Leave out the images; return the rest of the data exactly.

+++ PROVIDED RECORDS

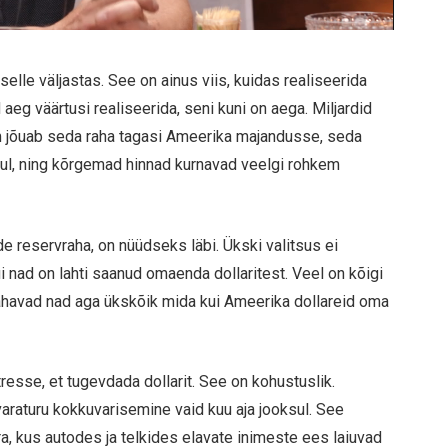
selle väljastas. See on ainus viis, kuidas realiseerida
 aeg väärtusi realiseerida, seni kuni on aega. Miljardid
m jõuab seda raha tagasi Ameerika majandusse, seda
l, ning kõrgemad hinnad kurnavad veelgi rohkem
de reservraha, on nüüdseks läbi. Ükski valitsus ei
i nad on lahti saanud omaenda dollaritest. Veel on kõigi
tahavad nad aga ükskõik mida kui Ameerika dollareid oma
esse, et tugevdada dollarit. See on kohustuslik.
araturu kokkuvarisemine vaid kuu aja jooksul. See
a, kus autodes ja telkides elavate inimeste ees laiuvad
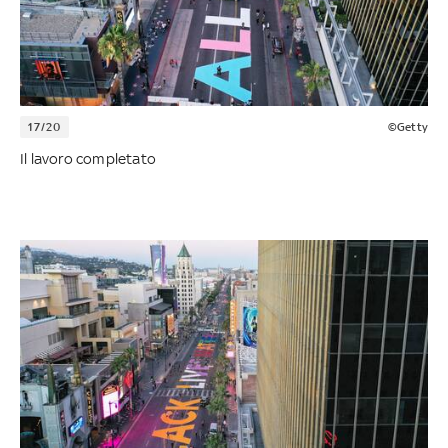
17/20
©Getty
Il lavoro completato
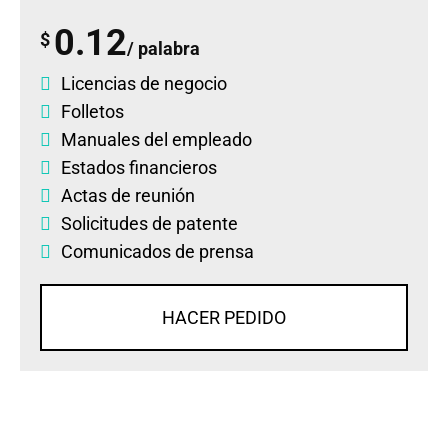
0.12
$
/ palabra
Licencias de negocio
Folletos
Manuales del empleado
Estados financieros
Actas de reunión
Solicitudes de patente
Comunicados de prensa
HACER PEDIDO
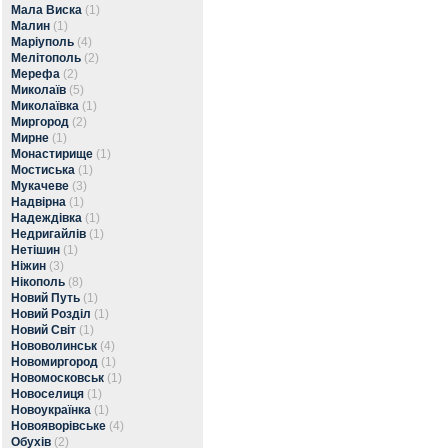
Мала Виска
(1)
Малин
(1)
Маріуполь
(4)
Мелітополь
(2)
Мерефа
(2)
Миколаїв
(5)
Миколаївка
(1)
Миргород
(2)
Мирне
(1)
Монастирище
(1)
Мостиська
(1)
Мукачеве
(3)
Надвірна
(1)
Надеждівка
(1)
Недригайлів
(1)
Нетішин
(1)
Ніжин
(3)
Нікополь
(8)
Новий Путь
(1)
Новий Розділ
(1)
Новий Світ
(1)
Нововолинськ
(4)
Новомиргород
(1)
Новомосковськ
(1)
Новоселиця
(1)
Новоукраїнка
(1)
Новояворівське
(4)
Обухів
(2)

++++++

* _ANSWER BELOW_
selle väljastas. See on ainus viis, kuidas realiseerida
 aeg väärtusi realiseerida, seni kuni on aega. Miljardid
m jõuab seda raha tagasi Ameerika majandusse, seda
l, ning kõrgemad hinnad kurnavad veelgi rohkem
de reservraha, on nüüdseks läbi. Ükski valitsus ei
i nad on lahti saanud omaenda dollaritest. Veel on kõigi
tahavad nad aga ükskõik mida kui Ameerika dollareid oma
esse, et tugevdada dollarit. See on kohustuslik.
araturu kokkuvarisemine vaid kuu aja jooksul. See
a, kus autodes ja telkides elavate inimeste ees laiuvad
17/20
©Getty
Il lavoro completato
0.12
$
/ palabra
Licencias de negocio
Folletos
Manuales del empleado
Estados financieros
Actas de reunión
Solicitudes de patente
Comunicados de prensa
HACER PEDIDO
Мала Виска
(1)
Малин
(1)
Маріуполь
(4)
Мелітополь
(2)
Мерефа
(2)
Миколаїв
(5)
Миколаївка
(1)
Миргород
(2)
Мирне
(1)
Монастирище
(1)
Мостиська
(1)
Мукачеве
(3)
Надвірна
(1)
Надеждівка
(1)
Недригайлів
(1)
Нетішин
(1)
Ніжин
(3)
Нікополь
(8)
Новий Путь
(1)
Новий Розділ
(1)
Новий Світ
(1)
Нововолинськ
(4)
Новомиргород
(1)
Новомосковськ
(1)
Новоселиця
(1)
Новоукраїнка
(1)
Новояворівське
(4)
Обухів
(2)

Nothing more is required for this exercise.